---------- The records

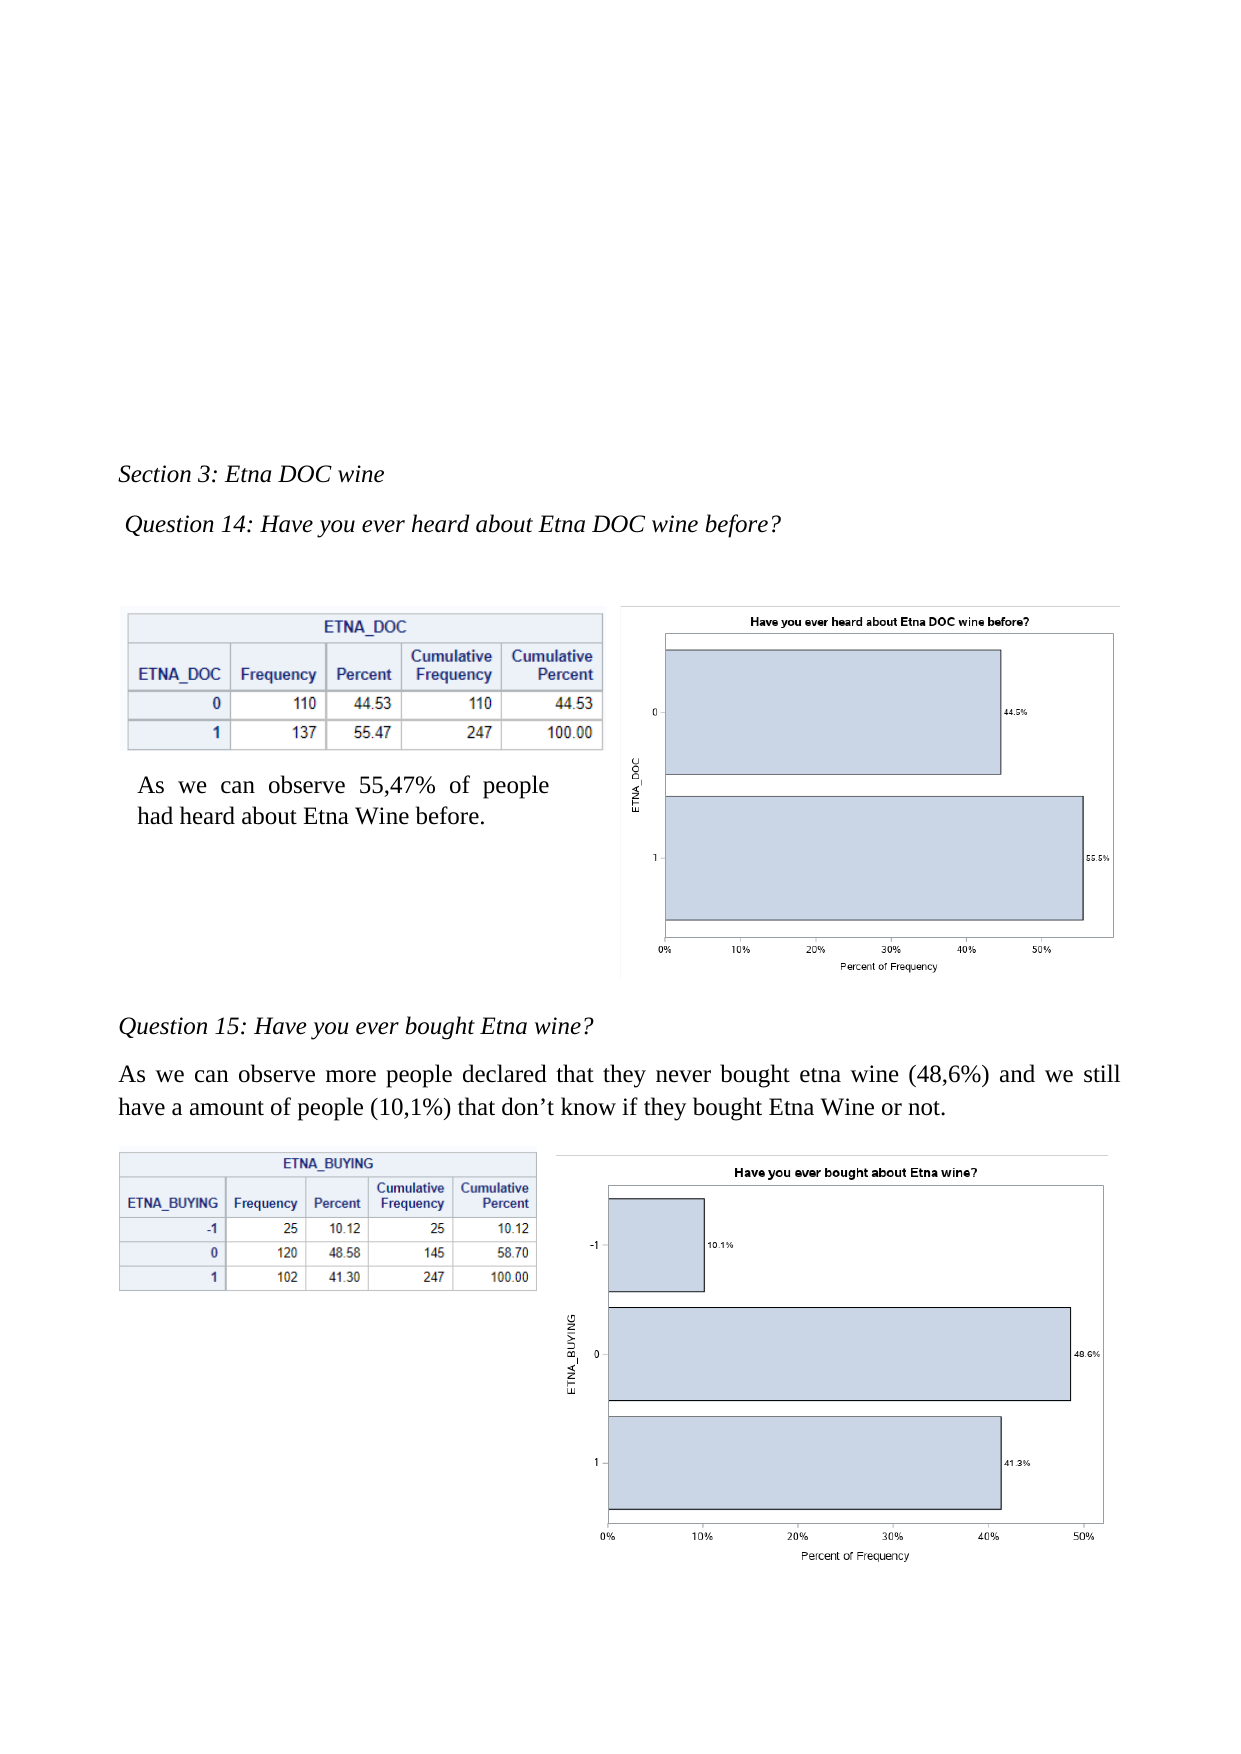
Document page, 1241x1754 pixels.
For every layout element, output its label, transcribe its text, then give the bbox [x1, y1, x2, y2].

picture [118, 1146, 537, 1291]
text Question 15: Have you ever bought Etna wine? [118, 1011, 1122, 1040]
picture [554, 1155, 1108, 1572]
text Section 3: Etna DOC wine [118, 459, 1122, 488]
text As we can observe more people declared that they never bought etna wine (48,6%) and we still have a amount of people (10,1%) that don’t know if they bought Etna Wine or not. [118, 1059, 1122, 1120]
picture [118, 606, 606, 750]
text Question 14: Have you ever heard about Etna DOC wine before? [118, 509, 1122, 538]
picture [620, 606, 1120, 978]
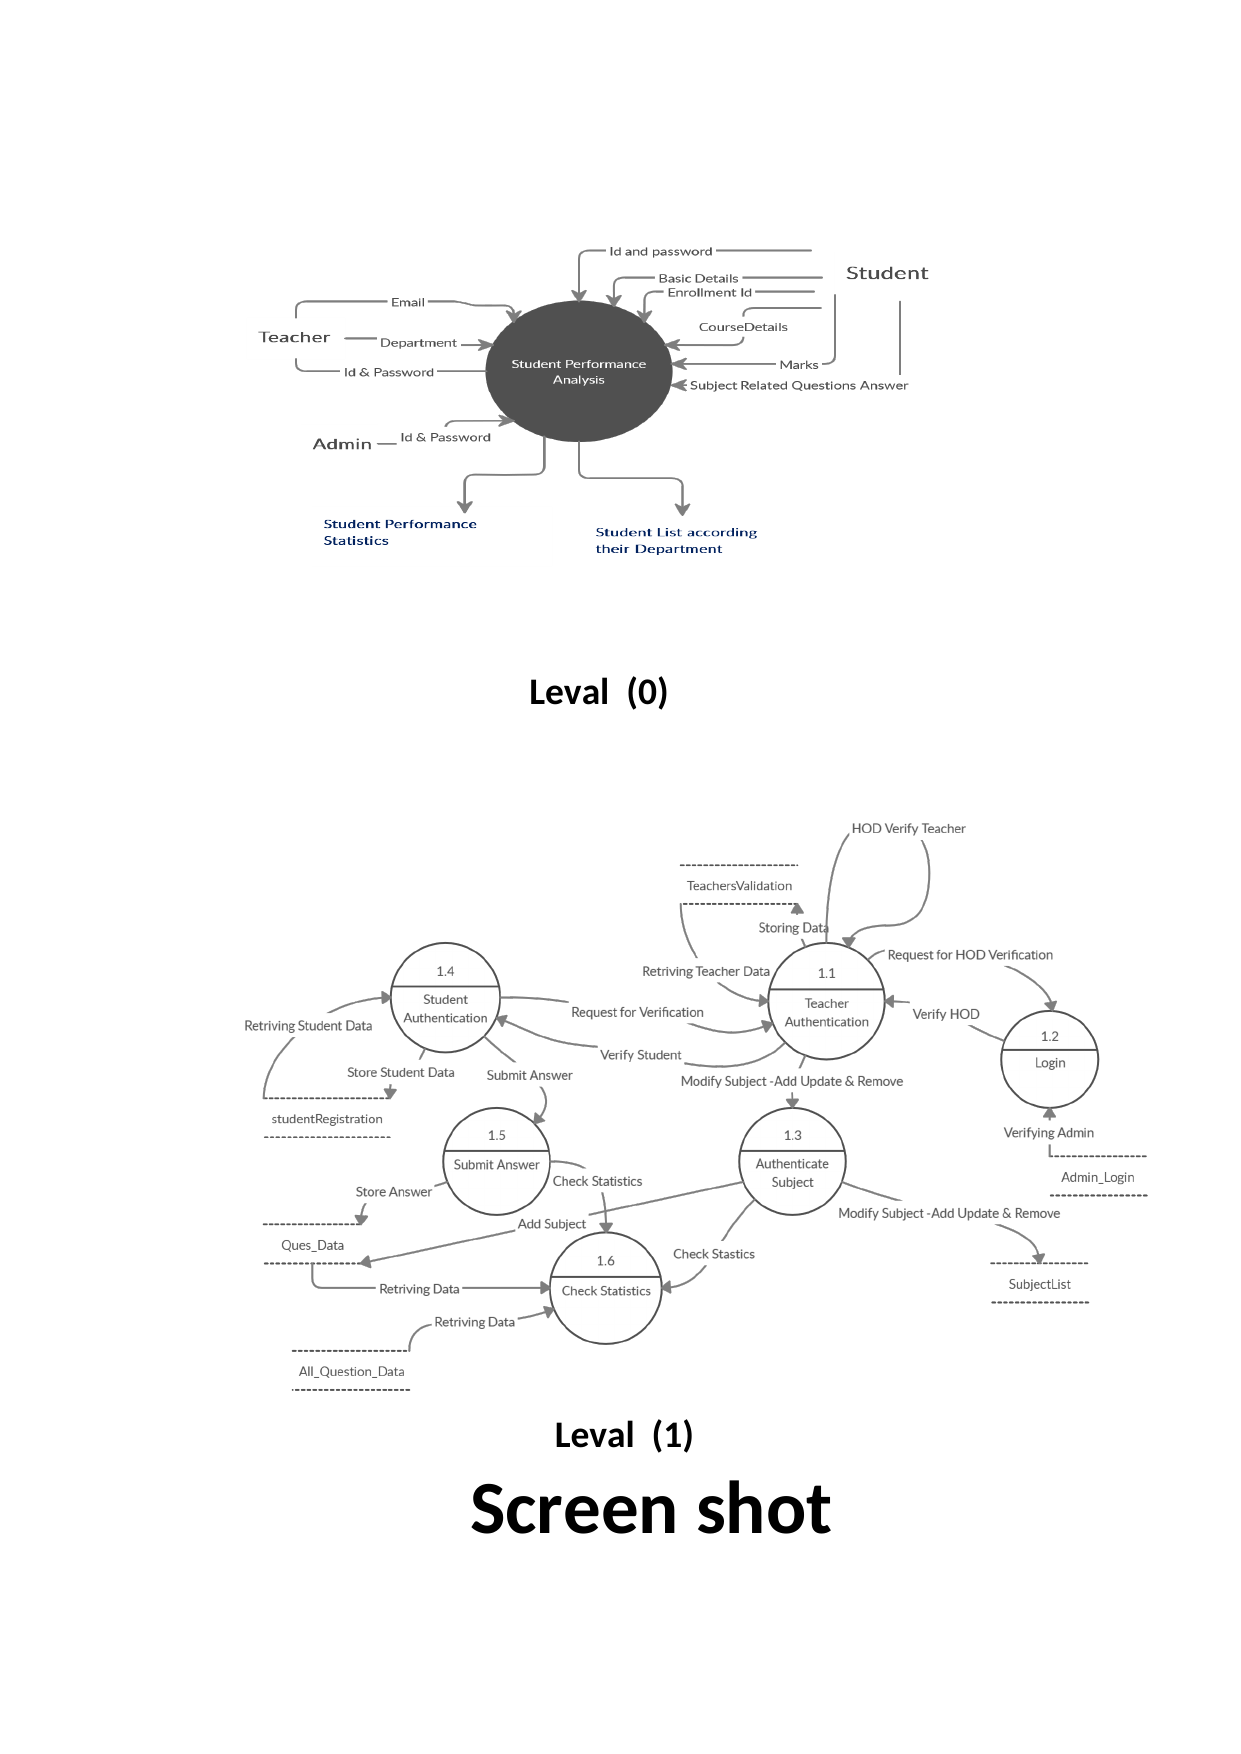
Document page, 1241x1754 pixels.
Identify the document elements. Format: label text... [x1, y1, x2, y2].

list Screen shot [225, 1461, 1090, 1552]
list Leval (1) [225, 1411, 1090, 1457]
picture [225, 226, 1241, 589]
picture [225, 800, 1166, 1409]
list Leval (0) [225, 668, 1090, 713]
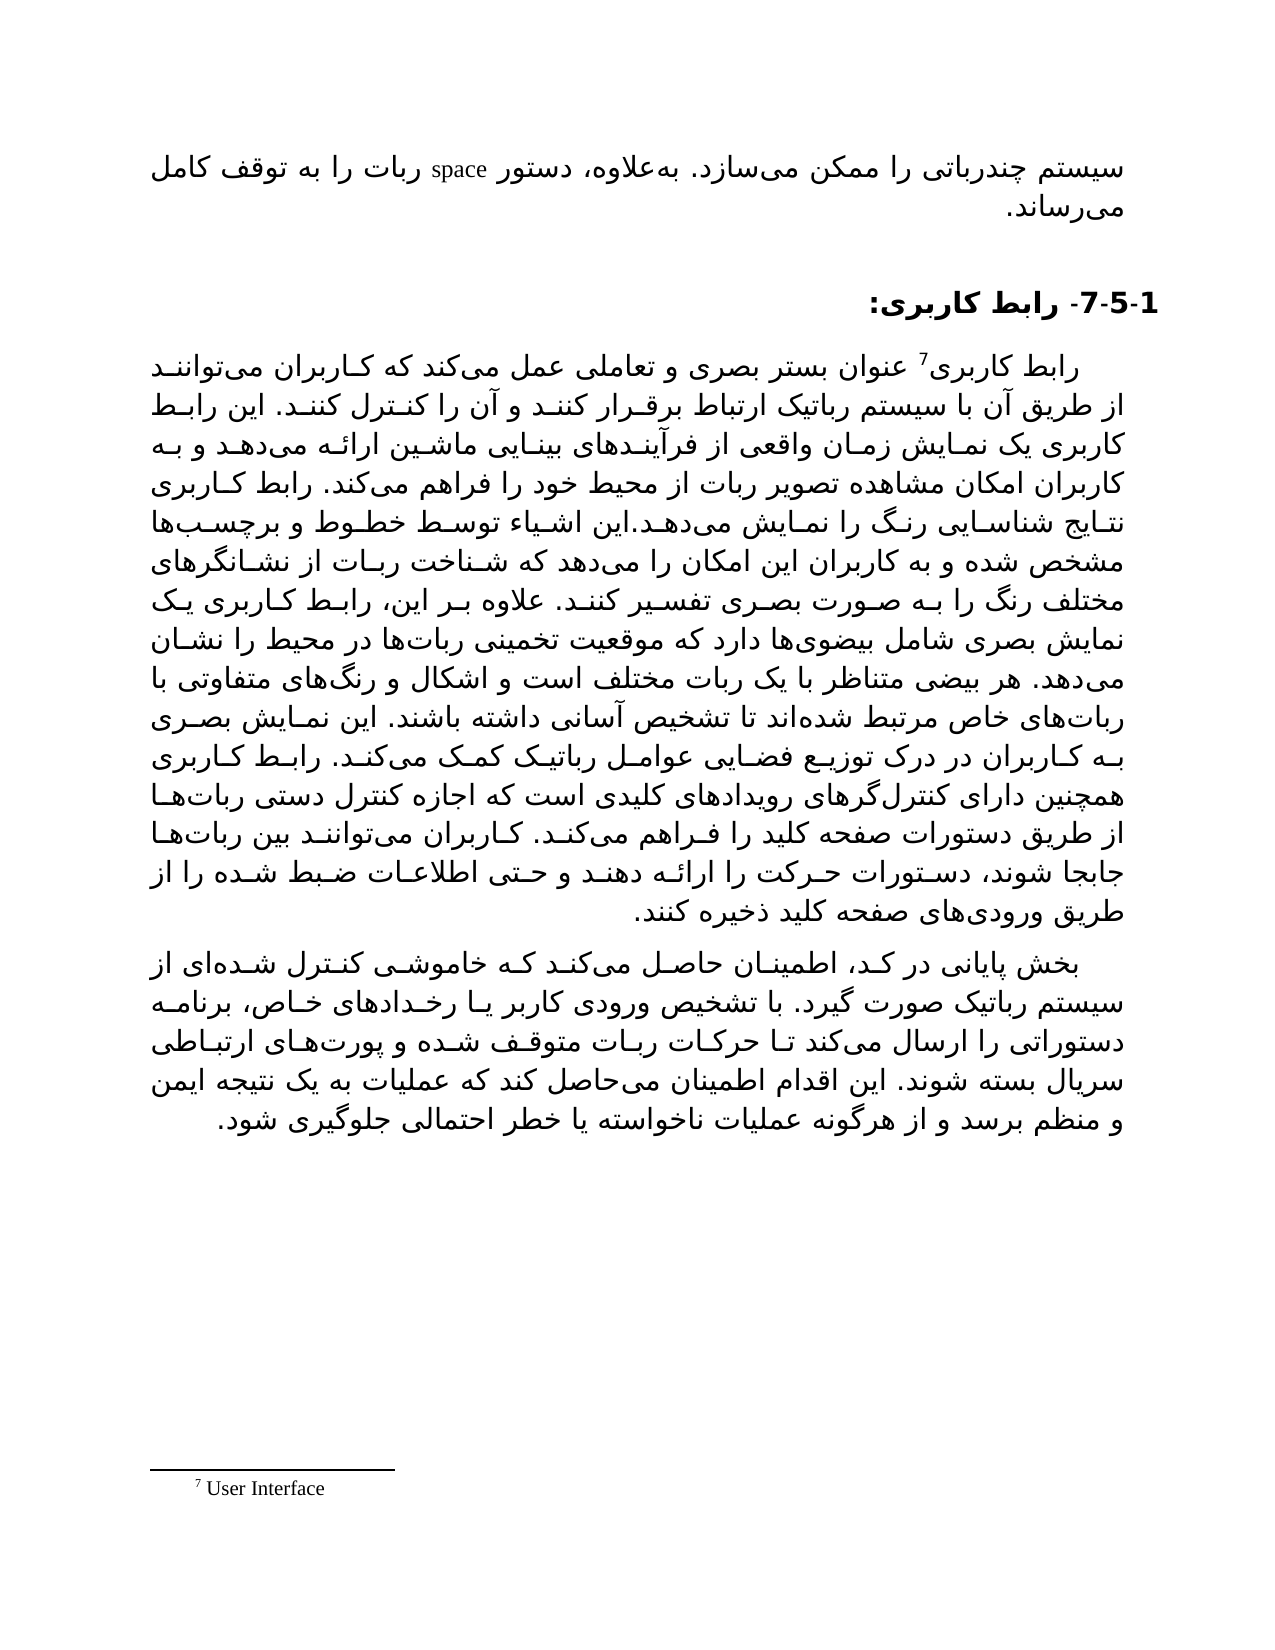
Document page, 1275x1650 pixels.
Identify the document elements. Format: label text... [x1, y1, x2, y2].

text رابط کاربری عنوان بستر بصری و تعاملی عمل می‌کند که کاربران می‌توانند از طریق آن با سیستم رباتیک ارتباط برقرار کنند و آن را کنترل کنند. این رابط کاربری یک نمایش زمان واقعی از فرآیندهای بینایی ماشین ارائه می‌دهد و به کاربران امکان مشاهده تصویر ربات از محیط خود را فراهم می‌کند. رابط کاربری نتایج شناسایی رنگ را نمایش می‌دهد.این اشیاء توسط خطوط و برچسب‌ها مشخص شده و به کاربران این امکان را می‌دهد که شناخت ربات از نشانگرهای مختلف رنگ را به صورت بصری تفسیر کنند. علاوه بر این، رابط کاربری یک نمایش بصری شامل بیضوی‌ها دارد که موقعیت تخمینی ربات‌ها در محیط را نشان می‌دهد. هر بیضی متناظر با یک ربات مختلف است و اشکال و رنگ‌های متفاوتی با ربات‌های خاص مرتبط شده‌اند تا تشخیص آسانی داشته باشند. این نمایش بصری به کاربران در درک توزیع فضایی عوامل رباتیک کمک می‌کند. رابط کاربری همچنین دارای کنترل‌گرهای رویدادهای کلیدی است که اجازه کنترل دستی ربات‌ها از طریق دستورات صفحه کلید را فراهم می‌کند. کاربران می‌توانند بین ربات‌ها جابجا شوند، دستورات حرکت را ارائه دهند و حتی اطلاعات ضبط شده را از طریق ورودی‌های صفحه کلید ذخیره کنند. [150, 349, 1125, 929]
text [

--------------------

• [Activity]
From the first line above to the last, reproduce the records exactly but without the pictures.

• [Answer space]
Document page, 1241x1754 pixels.
For every layout element, output its label, transcribe its text, then give the bbox [x1, y1, x2, y2].

picture [118, 1146, 537, 1291]
text Question 15: Have you ever bought Etna wine? [118, 1011, 1122, 1040]
picture [554, 1155, 1108, 1572]
text Section 3: Etna DOC wine [118, 459, 1122, 488]
text As we can observe more people declared that they never bought etna wine (48,6%) and we still have a amount of people (10,1%) that don’t know if they bought Etna Wine or not. [118, 1059, 1122, 1120]
picture [118, 606, 606, 750]
text Question 14: Have you ever heard about Etna DOC wine before? [118, 509, 1122, 538]
picture [620, 606, 1120, 978]
Document page, 1241x1754 pixels.
Identify the document elements. Format: label text... [x1, y1, x2, y2].

list Screen shot [225, 1461, 1090, 1552]
list Leval (1) [225, 1411, 1090, 1457]
picture [225, 226, 1241, 589]
picture [225, 800, 1166, 1409]
list Leval (0) [225, 668, 1090, 713]
Document page, 1275x1650 pixels.
Identify the document elements. Format: label text... [x1, y1, x2, y2].

text رابط کاربری عنوان بستر بصری و تعاملی عمل می‌کند که کاربران می‌توانند از طریق آن با سیستم رباتیک ارتباط برقرار کنند و آن را کنترل کنند. این رابط کاربری یک نمایش زمان واقعی از فرآیندهای بینایی ماشین ارائه می‌دهد و به کاربران امکان مشاهده تصویر ربات از محیط خود را فراهم می‌کند. رابط کاربری نتایج شناسایی رنگ را نمایش می‌دهد.این اشیاء توسط خطوط و برچسب‌ها مشخص شده و به کاربران این امکان را می‌دهد که شناخت ربات از نشانگرهای مختلف رنگ را به صورت بصری تفسیر کنند. علاوه بر این، رابط کاربری یک نمایش بصری شامل بیضوی‌ها دارد که موقعیت تخمینی ربات‌ها در محیط را نشان می‌دهد. هر بیضی متناظر با یک ربات مختلف است و اشکال و رنگ‌های متفاوتی با ربات‌های خاص مرتبط شده‌اند تا تشخیص آسانی داشته باشند. این نمایش بصری به کاربران در درک توزیع فضایی عوامل رباتیک کمک می‌کند. رابط کاربری همچنین دارای کنترل‌گرهای رویدادهای کلیدی است که اجازه کنترل دستی ربات‌ها از طریق دستورات صفحه کلید را فراهم می‌کند. کاربران می‌توانند بین ربات‌ها جابجا شوند، دستورات حرکت را ارائه دهند و حتی اطلاعات ضبط شده را از طریق ورودی‌های صفحه کلید ذخیره کنند. [150, 349, 1125, 929]
text [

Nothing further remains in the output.